Amerykanie pokazują nagranie. Spotkanie niszczyciela z rosyjskim bombowcem

Bombowiec Su-24 przelatuje obok niszczyciela USS Ross
Bombowiec Su-24 przelatuje obok niszczyciela USS Ross
US Naval Forces Europe
Bombowiec Su-24 przelatuje obok niszczyciela USS RossUS Naval Forces Europe

Znów okazało się, że rosyjskie państwowe media bardzo przejaskrawiają rzeczywistość, gdy pisały w sobotę o przepędzeniu na Morzu Czarnym amerykańskiego okrętu wojennego przez bombowce Moskwy. US Navy opublikowała nagranie z pokładu niszczyciela USS Ross, do którego 30 maja podleciał Su-24. Jak podkreślili Amerykanie - samolot był nieuzbrojony i załoga okrętu wiedziała o nim na długo, nim znalazł się blisko okrętu.

W sobotę rosyjska państwowa agencja informacyjna Ria Novosti chwaliła się wspaniałą akcją przeprowadzoną przez pilotów Floty Czarnomorskiej, którzy zauważyli amerykański niszczyciel "zbliżający się do Krymu".

Z półwyspu wysłano więc w jego kierunku dwa bombowce Su-24, które "zademonstrowały zachowującym się prowokacyjnie i agresywnie Amerykanom gotowość do ostrego powstrzymania przekraczania granicy i obrony interesów kraju".

Jeden nieuzbrojony bombowiec

Jak jednak widać na nagraniu udostępnionym przez dowództwo US Navy w Europie, załoga USS Ross oczekuje na spotkanie z bombowcem ze spokojem. Jeden z marynarzy filmuje horyzont i dopiero po chwili pojawia się na nim Su-24. Do niszczyciela zbliża się tylko jedna maszyna, a nie dwie, jak twierdzili Rosjanie.

Su-24 przelatuje na wysokości ok. 200 metrów nad powierzchnią morza, w odległości ok. pół kilometra od jednostki.

Amerykanie poinformowali, że samolot nie był uzbrojony.

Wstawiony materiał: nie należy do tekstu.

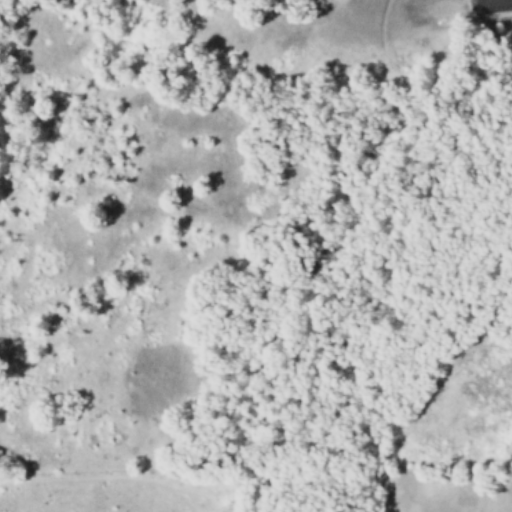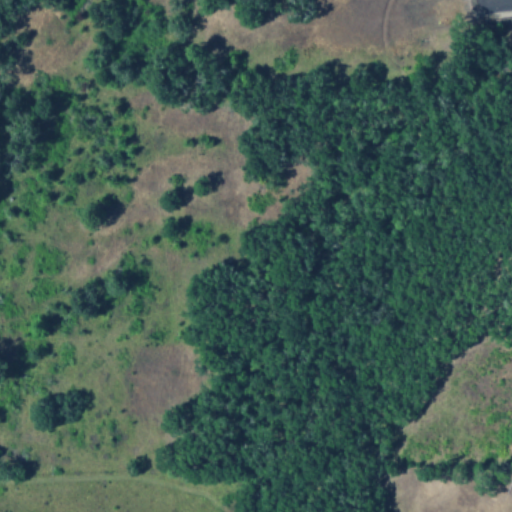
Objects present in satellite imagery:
road: (484, 1)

Nie mogłoby więc być mowy - jak pisali Rosjanie - o "gotowości do ostrego powstrzymania" jednostki US Navy.

Amerykańskie dowództwo w Neapolu poinformowało, że do incydentu doszło aż 25 km od linii wód terytorialnych ukraińskiego Krymu, który Rosjanie siłą zajęli i anektowali w marcu ub. roku.

Rosja rozbudowuje na Krymie bazę swojej Floty Czarnomorskiej. Amerykanie pływają z kolei po międzynarodowych wodach Morza Czarnego cyklicznie. Zadania wykonują tam okręty 6. Floty stacjonującej na stałe w basenie Morza Śródziemnego.

USS Ross, który często pojawia się na wodach Morza Czarnego, w poniedziałek rozpoczął dwudniowe manewry z ukraińską marynarką wojenną. Załoga amerykańskiego okrętu prowadzi też szkolenia dla Ukraińców.